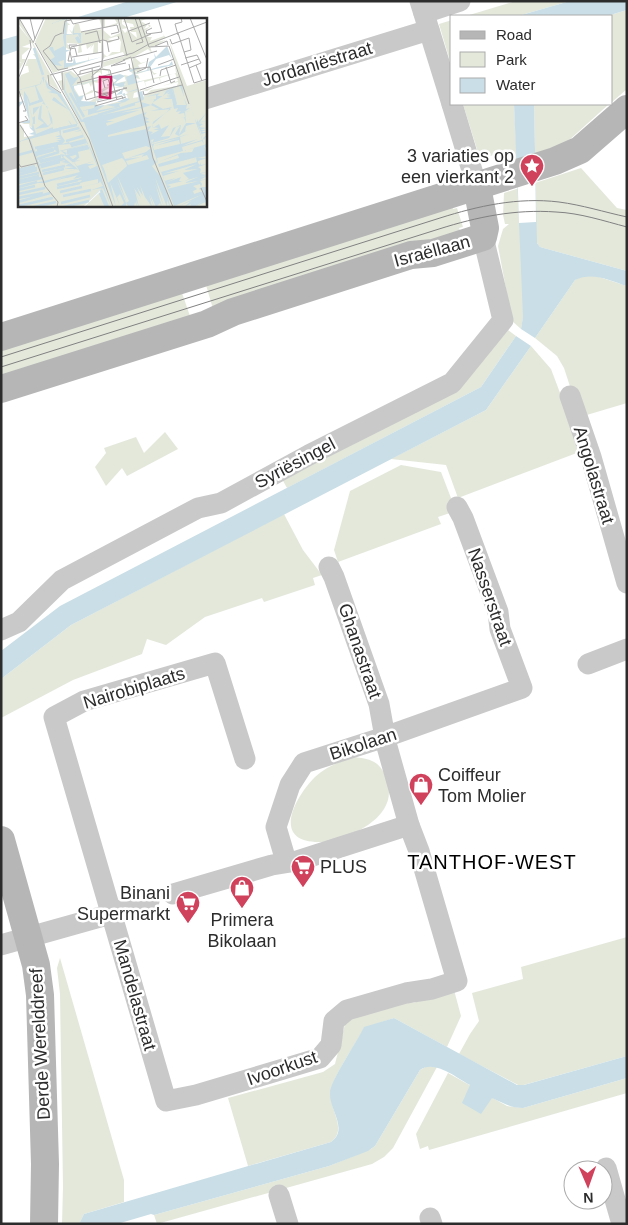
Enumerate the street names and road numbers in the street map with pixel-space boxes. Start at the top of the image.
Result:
street label: Jordaniëstraat [260,38,374,90]
street label: Israëllaan [392,231,472,271]
street label: Angolastraat [570,424,618,526]
street label: Syriësingel [251,434,339,492]
street label: Nasserstraat [464,546,516,648]
street label: Ghanastraat [334,601,386,701]
street label: Nairobiplaats [81,663,187,713]
street label: Bikolaan [327,724,399,764]
street label: Mandelastraat [110,937,160,1053]
street label: Derde Werelddreef [26,967,54,1120]
street label: Ivoorkust [244,1047,320,1089]

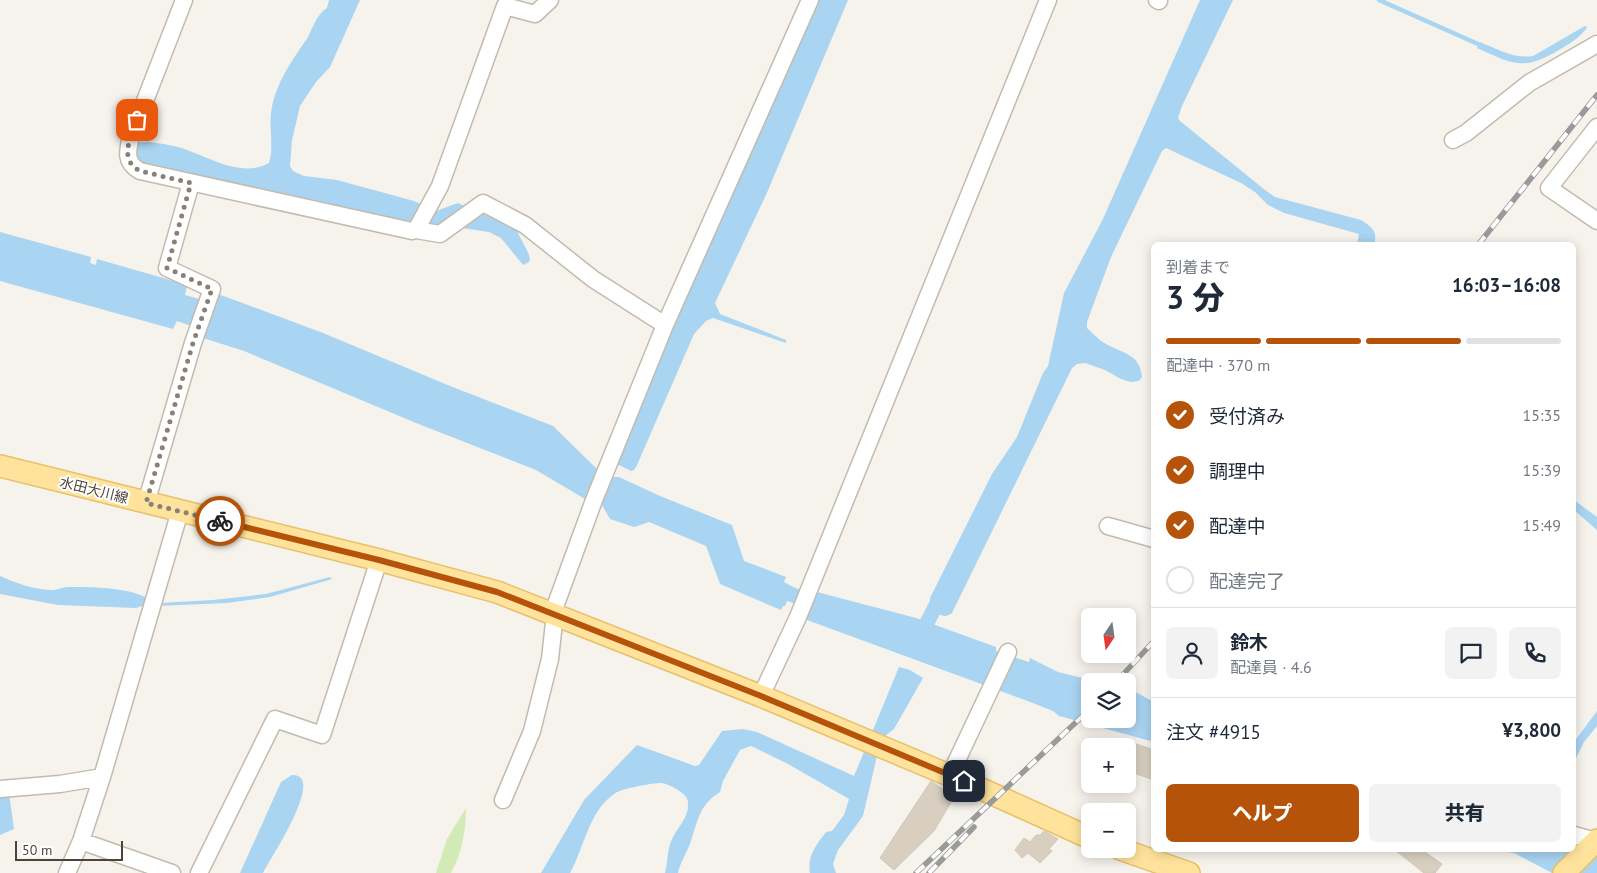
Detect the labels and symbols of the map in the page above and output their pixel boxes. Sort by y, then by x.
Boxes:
pin [116,99,158,141]
street label: 水田大川線 [58,473,130,507]
courier [195,496,245,546]
north arrow [1081,608,1136,662]
pin [943,760,985,802]
scale bar [15,838,122,861]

____

**Try it**.
Return the complete material above exactly, with no picture.

**Solution to this task**.
Enumerate the street names and road numbers in the street map with pixel-space boxes. Start at the top of the image.
Result:
street label: Jordaniëstraat [260,38,374,90]
street label: Israëllaan [392,231,472,271]
street label: Angolastraat [570,424,618,526]
street label: Syriësingel [251,434,339,492]
street label: Nasserstraat [464,546,516,648]
street label: Ghanastraat [334,601,386,701]
street label: Nairobiplaats [81,663,187,713]
street label: Bikolaan [327,724,399,764]
street label: Mandelastraat [110,937,160,1053]
street label: Derde Werelddreef [26,967,54,1120]
street label: Ivoorkust [244,1047,320,1089]

Detect the labels and symbols of the map in the page above and output their pixel boxes. Sort by y, then by x.
Boxes:
pin [116,99,158,141]
street label: 水田大川線 [58,473,130,507]
courier [195,496,245,546]
north arrow [1081,608,1136,662]
pin [943,760,985,802]
scale bar [15,838,122,861]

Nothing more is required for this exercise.